NEW DELHI: Actor Bela Bose, whose flowing dance moves left a fond and indelible impression among Hindi movie buffs in the 1960s and 1970s, passed away in Mumbai on Monday. She was 81, reports Avijit Ghosh.
Devar, Cha Cha Cha, CID 909, Shikar and Jai Santoshi Maa are among her well-known films. At a time when a song lensed in a night club was almost mandatory for any city-based Hindi film, Bose belonged to a select group of dancers, headed by Helen, who brought glamour and sizzle on celluloid.
One of her finest performances came in tandem with Madhumati, another first-rate dancer, in the brilliantly choreographed, Hai nazar ka ishara, in Raj Khosla's suspense thriller, Anita (1967).
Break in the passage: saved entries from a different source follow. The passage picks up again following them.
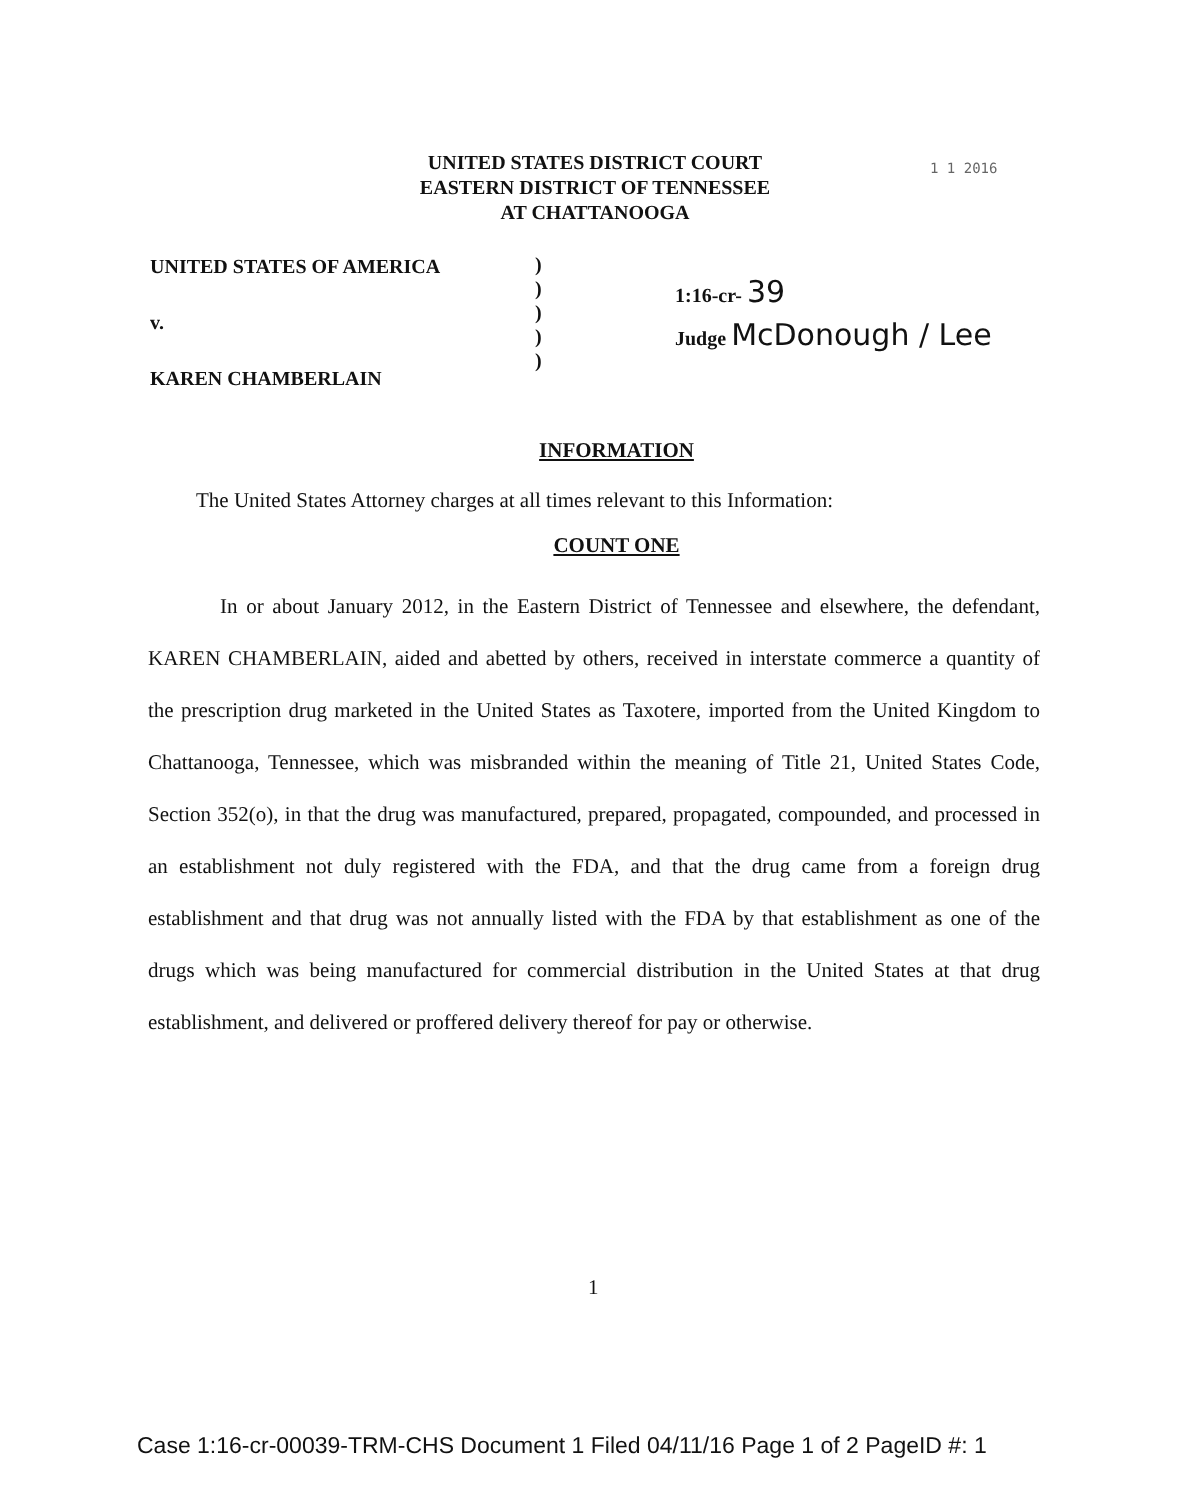1 1 2016
UNITED STATES DISTRICT COURT
EASTERN DISTRICT OF TENNESSEE
AT CHATTANOOGA
UNITED STATES OF AMERICA
v.
KAREN CHAMBERLAIN
)
)
)
)
)
1:16-cr- 39
Judge McDonough / Lee
INFORMATION
The United States Attorney charges at all times relevant to this Information:
COUNT ONE
In or about January 2012, in the Eastern District of Tennessee and elsewhere, the defendant, KAREN CHAMBERLAIN, aided and abetted by others, received in interstate commerce a quantity of the prescription drug marketed in the United States as Taxotere, imported from the United Kingdom to Chattanooga, Tennessee, which was misbranded within the meaning of Title 21, United States Code, Section 352(o), in that the drug was manufactured, prepared, propagated, compounded, and processed in an establishment not duly registered with the FDA, and that the drug came from a foreign drug establishment and that drug was not annually listed with the FDA by that establishment as one of the drugs which was being manufactured for commercial distribution in the United States at that drug establishment, and delivered or proffered delivery thereof for pay or otherwise.
1
Case 1:16-cr-00039-TRM-CHS Document 1 Filed 04/11/16 Page 1 of 2 PageID #: 1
The two matched each other step for step. "You must have a quick 'pick-up sense,"' the ability to grasp any move as per the choreographer's instruction, she once told compere Tabassum in a television interview.
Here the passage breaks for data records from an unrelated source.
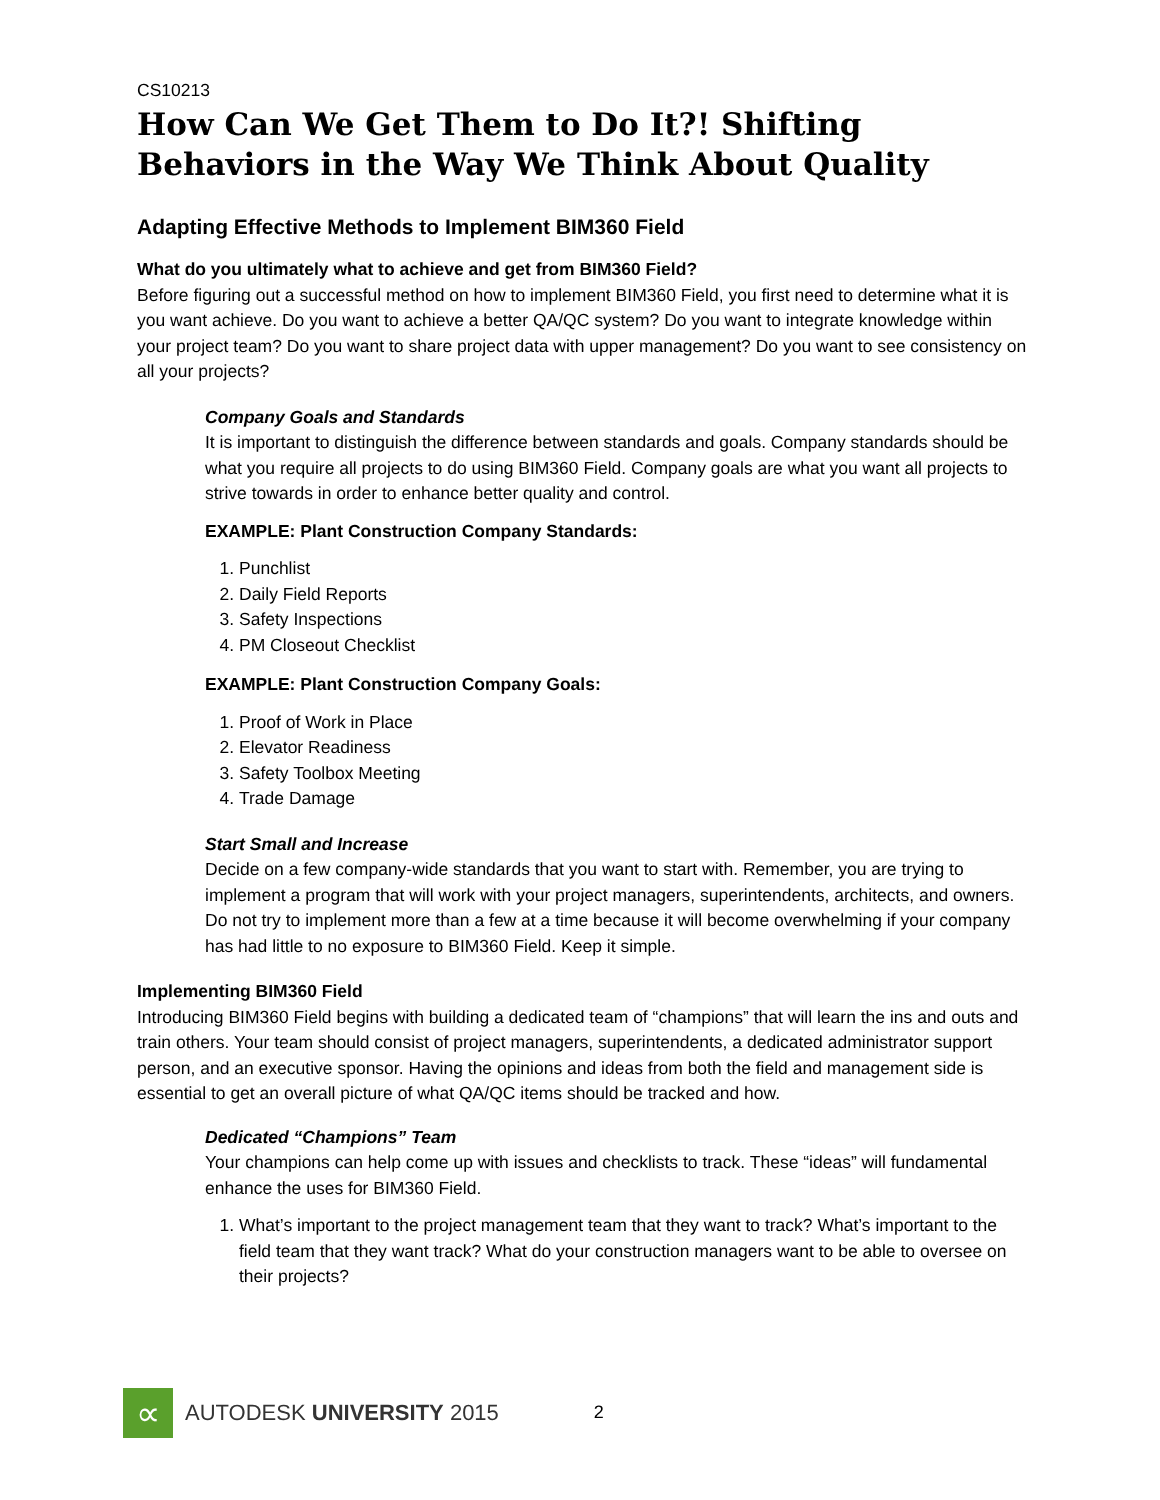CS10213
How Can We Get Them to Do It?! Shifting Behaviors in the Way We Think About Quality
Adapting Effective Methods to Implement BIM360 Field
What do you ultimately what to achieve and get from BIM360 Field?
Before figuring out a successful method on how to implement BIM360 Field, you first need to determine what it is you want achieve. Do you want to achieve a better QA/QC system? Do you want to integrate knowledge within your project team? Do you want to share project data with upper management? Do you want to see consistency on all your projects?
Company Goals and Standards
It is important to distinguish the difference between standards and goals. Company standards should be what you require all projects to do using BIM360 Field. Company goals are what you want all projects to strive towards in order to enhance better quality and control.
EXAMPLE: Plant Construction Company Standards:
1. Punchlist
2. Daily Field Reports
3. Safety Inspections
4. PM Closeout Checklist
EXAMPLE: Plant Construction Company Goals:
1. Proof of Work in Place
2. Elevator Readiness
3. Safety Toolbox Meeting
4. Trade Damage
Start Small and Increase
Decide on a few company-wide standards that you want to start with. Remember, you are trying to implement a program that will work with your project managers, superintendents, architects, and owners. Do not try to implement more than a few at a time because it will become overwhelming if your company has had little to no exposure to BIM360 Field. Keep it simple.
Implementing BIM360 Field
Introducing BIM360 Field begins with building a dedicated team of “champions” that will learn the ins and outs and train others. Your team should consist of project managers, superintendents, a dedicated administrator support person, and an executive sponsor. Having the opinions and ideas from both the field and management side is essential to get an overall picture of what QA/QC items should be tracked and how.
Dedicated “Champions” Team
Your champions can help come up with issues and checklists to track. These “ideas” will fundamental enhance the uses for BIM360 Field.
1. What’s important to the project management team that they want to track? What’s important to the field team that they want track? What do your construction managers want to be able to oversee on their projects?
∝
AUTODESK UNIVERSITY 2015 2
When only 12, Calcutta-born Bose lost her father, a clothes businessman, in a car accident. The family had just shifted to Bombay a few years ago. Her mother worked as a nurse and Bose joined the film industry as a group dancer.
"I was spotted by director Naresh Saigal and given my first solo dance in Main Nashe Mein Hoon (1959)," she told Tabassum. The film starring
Raj Kapoor and
Mala Sinha was a major hit and spurred a fruitful career that spanned over two decades. Bose had married prominent hero of devotionals, Ashish Kumar (of Jai Santoshi Maa fame) and had become Bela Sengupta. She had also played a negative character in the 1975 blockbuster which had turned theatres into temporary temples.